What to do: Once the line with "#3b2a1e; stroke-width: 25" is found in the entries below, repeat it and each following line exactly, up to and including the line with "2 1 2 8 2 1". Add no other lines.

Start of Block

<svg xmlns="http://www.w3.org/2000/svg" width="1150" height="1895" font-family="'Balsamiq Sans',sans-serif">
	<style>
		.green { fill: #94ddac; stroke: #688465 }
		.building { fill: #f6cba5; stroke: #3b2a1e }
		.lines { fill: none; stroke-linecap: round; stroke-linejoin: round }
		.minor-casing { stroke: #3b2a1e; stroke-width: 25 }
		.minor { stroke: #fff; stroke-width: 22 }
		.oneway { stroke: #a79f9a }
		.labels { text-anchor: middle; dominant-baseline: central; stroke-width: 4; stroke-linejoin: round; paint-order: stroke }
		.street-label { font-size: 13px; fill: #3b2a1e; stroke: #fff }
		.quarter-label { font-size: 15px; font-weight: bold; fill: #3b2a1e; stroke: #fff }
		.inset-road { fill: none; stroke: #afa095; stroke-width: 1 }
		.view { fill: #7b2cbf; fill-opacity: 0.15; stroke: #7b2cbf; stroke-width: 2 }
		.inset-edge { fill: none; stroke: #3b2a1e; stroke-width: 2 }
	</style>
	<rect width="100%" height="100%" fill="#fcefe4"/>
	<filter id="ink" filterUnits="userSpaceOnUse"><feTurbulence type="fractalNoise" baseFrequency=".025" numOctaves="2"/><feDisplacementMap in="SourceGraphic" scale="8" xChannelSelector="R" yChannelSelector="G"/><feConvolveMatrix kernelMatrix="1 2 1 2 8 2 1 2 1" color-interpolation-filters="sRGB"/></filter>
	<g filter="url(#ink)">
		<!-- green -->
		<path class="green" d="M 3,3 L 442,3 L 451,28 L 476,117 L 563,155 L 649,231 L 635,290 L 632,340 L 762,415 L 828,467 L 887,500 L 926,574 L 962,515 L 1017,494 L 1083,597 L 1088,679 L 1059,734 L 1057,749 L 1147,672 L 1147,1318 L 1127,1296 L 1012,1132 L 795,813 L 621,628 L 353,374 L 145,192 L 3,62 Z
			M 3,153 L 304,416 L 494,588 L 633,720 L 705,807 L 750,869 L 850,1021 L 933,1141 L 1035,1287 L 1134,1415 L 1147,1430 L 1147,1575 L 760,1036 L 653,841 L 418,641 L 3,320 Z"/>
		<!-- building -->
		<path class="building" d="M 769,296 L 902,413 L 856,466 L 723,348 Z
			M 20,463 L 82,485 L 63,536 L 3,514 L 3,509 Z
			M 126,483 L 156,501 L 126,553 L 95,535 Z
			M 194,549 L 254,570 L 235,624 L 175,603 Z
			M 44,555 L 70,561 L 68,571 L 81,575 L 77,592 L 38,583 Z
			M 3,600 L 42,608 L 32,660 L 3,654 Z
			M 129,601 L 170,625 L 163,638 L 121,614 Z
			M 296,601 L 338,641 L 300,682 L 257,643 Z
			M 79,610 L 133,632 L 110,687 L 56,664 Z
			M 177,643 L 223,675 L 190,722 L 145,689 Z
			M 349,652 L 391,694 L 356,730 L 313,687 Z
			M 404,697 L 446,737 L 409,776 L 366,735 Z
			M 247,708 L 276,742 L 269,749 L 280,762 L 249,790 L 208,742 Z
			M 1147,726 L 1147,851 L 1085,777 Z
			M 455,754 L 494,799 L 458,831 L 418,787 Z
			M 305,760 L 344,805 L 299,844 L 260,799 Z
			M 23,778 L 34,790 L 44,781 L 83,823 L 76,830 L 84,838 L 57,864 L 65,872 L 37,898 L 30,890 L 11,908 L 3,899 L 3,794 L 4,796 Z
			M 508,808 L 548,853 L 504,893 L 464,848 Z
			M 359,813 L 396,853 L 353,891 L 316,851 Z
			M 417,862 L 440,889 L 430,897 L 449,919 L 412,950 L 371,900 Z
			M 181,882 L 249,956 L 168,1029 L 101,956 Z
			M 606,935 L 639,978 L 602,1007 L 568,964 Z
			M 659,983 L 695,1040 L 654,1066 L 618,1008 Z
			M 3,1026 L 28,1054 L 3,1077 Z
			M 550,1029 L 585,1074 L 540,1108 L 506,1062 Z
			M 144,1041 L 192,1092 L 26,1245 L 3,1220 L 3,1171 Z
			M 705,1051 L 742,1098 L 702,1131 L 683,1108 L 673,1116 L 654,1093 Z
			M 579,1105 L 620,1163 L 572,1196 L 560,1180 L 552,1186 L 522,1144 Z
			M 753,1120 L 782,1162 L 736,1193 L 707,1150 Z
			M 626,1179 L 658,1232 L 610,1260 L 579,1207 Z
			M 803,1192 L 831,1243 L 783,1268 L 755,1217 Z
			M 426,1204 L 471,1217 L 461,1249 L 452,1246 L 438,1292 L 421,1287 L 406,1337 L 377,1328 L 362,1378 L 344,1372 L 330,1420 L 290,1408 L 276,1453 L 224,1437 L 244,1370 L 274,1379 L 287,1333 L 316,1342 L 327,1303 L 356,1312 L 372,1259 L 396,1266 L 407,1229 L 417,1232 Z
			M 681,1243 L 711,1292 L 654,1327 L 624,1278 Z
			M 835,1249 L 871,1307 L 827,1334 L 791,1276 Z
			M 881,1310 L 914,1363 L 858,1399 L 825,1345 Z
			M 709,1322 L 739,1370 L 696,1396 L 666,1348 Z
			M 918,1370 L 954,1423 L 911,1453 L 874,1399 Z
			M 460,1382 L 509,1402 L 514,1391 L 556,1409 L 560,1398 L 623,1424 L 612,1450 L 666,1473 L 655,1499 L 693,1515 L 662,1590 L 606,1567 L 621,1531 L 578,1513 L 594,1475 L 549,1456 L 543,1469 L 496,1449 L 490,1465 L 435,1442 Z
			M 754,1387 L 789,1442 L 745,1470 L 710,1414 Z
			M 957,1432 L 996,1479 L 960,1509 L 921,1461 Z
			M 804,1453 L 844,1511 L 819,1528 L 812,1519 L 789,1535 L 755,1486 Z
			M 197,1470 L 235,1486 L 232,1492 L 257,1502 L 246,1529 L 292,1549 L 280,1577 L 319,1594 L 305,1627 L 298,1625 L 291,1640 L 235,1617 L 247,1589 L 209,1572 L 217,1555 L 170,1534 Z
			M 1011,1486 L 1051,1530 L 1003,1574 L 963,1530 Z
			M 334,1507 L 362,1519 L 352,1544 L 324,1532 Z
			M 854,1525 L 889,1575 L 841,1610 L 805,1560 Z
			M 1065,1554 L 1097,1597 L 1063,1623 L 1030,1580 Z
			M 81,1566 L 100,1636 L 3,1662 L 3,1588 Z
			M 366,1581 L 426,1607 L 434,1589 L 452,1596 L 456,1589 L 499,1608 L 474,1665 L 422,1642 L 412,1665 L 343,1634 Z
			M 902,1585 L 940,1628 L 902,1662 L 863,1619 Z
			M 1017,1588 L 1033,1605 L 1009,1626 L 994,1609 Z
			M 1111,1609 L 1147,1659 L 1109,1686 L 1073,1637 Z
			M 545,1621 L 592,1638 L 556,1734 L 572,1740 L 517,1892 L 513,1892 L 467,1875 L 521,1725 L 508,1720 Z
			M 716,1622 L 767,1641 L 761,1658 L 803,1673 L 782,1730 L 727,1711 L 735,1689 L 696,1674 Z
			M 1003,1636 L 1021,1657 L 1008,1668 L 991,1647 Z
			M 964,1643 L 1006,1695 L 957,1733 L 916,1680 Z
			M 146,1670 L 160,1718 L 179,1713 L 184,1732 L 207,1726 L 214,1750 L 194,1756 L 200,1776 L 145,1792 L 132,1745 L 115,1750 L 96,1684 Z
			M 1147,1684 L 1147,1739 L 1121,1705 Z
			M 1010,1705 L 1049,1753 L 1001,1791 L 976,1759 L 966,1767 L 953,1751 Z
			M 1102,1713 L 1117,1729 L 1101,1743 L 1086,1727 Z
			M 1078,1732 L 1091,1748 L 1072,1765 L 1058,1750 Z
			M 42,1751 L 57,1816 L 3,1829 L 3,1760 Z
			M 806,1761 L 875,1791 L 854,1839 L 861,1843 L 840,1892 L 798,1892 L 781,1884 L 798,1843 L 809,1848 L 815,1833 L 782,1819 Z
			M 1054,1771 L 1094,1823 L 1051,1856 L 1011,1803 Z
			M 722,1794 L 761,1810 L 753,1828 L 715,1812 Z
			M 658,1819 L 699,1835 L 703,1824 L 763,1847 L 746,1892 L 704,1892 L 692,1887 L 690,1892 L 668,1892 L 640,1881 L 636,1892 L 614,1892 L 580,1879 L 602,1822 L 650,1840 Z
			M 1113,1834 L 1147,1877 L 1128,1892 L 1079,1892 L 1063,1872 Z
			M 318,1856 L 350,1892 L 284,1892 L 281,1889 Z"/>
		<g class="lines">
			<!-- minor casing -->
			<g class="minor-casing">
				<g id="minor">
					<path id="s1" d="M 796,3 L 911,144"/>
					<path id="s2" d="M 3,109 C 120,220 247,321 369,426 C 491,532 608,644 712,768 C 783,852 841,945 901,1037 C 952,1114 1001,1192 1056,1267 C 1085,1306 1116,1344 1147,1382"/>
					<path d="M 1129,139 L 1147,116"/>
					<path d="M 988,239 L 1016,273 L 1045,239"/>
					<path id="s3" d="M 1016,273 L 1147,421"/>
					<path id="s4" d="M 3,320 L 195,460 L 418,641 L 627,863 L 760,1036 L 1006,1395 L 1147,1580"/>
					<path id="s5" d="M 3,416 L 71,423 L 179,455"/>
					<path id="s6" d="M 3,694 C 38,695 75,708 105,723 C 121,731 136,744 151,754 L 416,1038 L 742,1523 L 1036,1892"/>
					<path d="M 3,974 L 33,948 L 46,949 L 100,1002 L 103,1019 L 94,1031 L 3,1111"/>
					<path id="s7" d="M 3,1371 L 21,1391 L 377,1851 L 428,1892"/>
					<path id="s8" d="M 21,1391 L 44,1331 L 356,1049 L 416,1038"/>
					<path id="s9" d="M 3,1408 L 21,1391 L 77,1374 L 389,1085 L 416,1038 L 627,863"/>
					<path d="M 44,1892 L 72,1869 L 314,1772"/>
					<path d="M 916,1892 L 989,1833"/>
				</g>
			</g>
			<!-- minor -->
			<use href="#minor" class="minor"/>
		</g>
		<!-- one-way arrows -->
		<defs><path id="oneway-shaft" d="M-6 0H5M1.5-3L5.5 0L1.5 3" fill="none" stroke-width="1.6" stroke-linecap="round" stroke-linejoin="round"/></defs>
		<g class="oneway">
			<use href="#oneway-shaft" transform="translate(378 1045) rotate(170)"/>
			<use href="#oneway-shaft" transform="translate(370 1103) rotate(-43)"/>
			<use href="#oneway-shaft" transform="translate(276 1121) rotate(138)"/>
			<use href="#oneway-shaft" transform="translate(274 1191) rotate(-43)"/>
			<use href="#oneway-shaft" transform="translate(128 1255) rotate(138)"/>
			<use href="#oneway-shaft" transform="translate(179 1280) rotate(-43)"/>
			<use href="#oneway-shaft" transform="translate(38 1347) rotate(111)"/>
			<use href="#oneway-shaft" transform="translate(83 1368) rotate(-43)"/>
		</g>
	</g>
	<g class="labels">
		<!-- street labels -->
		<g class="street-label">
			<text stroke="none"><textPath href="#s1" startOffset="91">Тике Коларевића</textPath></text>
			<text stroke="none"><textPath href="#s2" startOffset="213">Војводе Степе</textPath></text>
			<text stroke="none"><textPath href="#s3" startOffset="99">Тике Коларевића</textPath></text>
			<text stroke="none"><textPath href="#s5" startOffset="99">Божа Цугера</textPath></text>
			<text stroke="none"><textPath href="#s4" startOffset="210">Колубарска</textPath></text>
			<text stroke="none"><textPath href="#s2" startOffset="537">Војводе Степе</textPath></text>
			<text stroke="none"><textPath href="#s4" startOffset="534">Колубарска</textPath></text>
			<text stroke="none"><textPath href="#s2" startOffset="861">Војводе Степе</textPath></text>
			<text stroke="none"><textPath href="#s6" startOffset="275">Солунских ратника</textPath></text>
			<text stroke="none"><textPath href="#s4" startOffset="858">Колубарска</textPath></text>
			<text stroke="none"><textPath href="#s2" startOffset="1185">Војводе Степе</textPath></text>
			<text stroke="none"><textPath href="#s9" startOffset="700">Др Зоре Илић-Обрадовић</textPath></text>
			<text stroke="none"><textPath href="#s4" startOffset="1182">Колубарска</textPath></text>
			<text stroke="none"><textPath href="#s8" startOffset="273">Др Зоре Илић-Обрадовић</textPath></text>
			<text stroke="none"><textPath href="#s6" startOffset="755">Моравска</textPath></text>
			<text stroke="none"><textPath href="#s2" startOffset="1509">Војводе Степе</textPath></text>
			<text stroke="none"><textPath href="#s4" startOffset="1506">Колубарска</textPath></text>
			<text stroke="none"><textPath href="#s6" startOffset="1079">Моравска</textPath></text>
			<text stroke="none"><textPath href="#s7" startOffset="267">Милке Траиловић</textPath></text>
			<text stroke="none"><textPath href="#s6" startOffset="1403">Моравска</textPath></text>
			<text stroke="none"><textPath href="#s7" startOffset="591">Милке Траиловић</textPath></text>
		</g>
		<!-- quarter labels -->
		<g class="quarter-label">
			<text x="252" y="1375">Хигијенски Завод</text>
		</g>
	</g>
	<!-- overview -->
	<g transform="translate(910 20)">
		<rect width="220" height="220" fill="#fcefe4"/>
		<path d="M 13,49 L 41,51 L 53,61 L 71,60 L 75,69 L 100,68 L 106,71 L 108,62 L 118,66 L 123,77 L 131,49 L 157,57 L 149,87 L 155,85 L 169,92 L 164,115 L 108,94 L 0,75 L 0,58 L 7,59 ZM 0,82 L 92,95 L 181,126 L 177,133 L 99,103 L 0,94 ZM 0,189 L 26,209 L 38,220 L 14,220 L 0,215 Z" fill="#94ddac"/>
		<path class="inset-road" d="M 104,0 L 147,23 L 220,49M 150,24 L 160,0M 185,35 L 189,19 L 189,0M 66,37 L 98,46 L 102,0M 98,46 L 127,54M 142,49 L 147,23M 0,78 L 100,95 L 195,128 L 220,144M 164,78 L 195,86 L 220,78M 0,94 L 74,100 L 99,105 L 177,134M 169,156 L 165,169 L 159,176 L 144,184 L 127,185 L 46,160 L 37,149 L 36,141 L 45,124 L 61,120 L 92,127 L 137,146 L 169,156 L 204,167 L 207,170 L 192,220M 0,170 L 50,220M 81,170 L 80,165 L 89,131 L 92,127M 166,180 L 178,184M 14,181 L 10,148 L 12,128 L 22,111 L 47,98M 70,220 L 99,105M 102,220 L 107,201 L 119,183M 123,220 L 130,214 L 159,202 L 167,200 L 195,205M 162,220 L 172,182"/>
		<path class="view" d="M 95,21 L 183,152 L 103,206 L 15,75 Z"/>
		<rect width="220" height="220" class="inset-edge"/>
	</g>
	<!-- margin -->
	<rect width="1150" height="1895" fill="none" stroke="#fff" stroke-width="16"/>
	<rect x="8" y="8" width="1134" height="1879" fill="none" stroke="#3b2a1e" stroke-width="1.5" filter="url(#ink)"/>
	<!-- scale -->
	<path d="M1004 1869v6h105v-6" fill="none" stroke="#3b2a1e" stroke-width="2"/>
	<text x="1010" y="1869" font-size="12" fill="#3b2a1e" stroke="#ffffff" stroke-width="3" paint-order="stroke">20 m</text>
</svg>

End of Block

Task result:
		.minor-casing { stroke: #3b2a1e; stroke-width: 25 }
		.minor { stroke: #fff; stroke-width: 22 }
		.oneway { stroke: #a79f9a }
		.labels { text-anchor: middle; dominant-baseline: central; stroke-width: 4; stroke-linejoin: round; paint-order: stroke }
		.street-label { font-size: 13px; fill: #3b2a1e; stroke: #fff }
		.quarter-label { font-size: 15px; font-weight: bold; fill: #3b2a1e; stroke: #fff }
		.inset-road { fill: none; stroke: #afa095; stroke-width: 1 }
		.view { fill: #7b2cbf; fill-opacity: 0.15; stroke: #7b2cbf; stroke-width: 2 }
		.inset-edge { fill: none; stroke: #3b2a1e; stroke-width: 2 }
	</style>
	<rect width="100%" height="100%" fill="#fcefe4"/>
	<filter id="ink" filterUnits="userSpaceOnUse"><feTurbulence type="fractalNoise" baseFrequency=".025" numOctaves="2"/><feDisplacementMap in="SourceGraphic" scale="8" xChannelSelector="R" yChannelSelector="G"/><feConvolveMatrix kernelMatrix="1 2 1 2 8 2 1 2 1" color-interpolation-filters="sRGB"/></filter>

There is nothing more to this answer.